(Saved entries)
*** Block opens ***

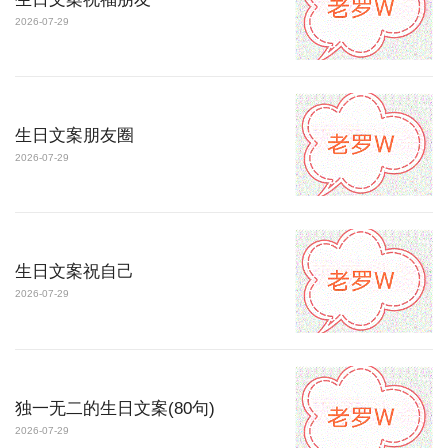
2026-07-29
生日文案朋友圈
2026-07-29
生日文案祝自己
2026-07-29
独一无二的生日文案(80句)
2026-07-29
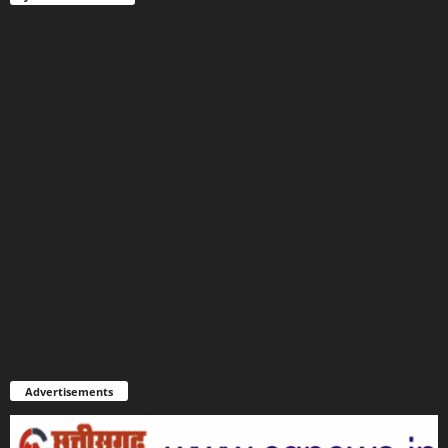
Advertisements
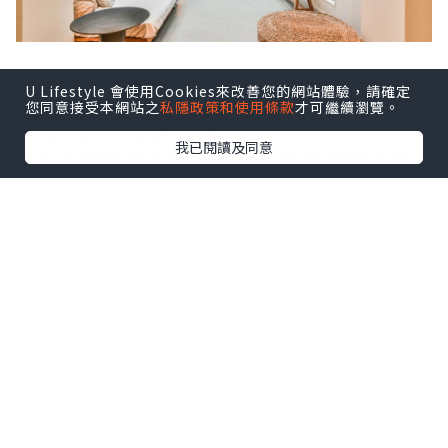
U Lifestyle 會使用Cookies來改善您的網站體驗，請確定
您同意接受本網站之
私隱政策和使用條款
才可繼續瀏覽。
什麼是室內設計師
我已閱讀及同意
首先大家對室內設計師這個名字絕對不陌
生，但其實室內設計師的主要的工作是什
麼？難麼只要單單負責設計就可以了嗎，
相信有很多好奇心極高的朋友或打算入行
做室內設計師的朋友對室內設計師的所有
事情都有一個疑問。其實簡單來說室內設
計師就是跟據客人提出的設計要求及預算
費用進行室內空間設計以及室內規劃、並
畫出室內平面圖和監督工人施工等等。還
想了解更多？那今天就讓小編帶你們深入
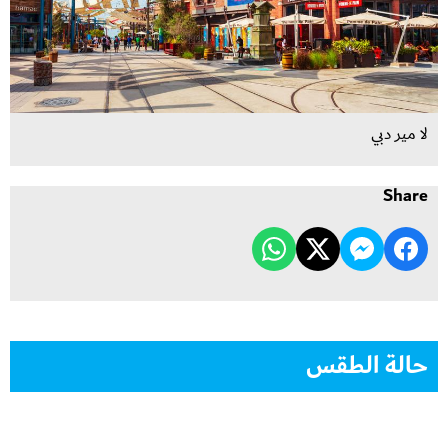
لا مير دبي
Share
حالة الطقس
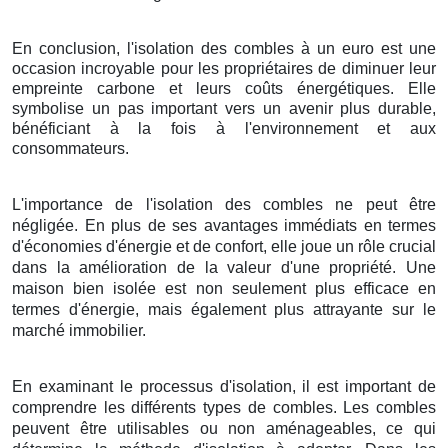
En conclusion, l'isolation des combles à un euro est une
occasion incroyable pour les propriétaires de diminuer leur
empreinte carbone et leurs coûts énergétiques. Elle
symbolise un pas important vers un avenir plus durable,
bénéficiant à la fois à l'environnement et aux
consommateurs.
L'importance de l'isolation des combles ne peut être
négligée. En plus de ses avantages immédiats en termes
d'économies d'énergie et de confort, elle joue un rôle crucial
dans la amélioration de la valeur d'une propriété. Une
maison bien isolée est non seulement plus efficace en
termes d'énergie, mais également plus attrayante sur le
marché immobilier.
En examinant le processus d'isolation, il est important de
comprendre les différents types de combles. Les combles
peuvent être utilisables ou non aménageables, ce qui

*** Block closes ***

▶ **What you have to do**
Count the lines of the records above that contain the word "plus", and give only the number.

▶ **Task output**
4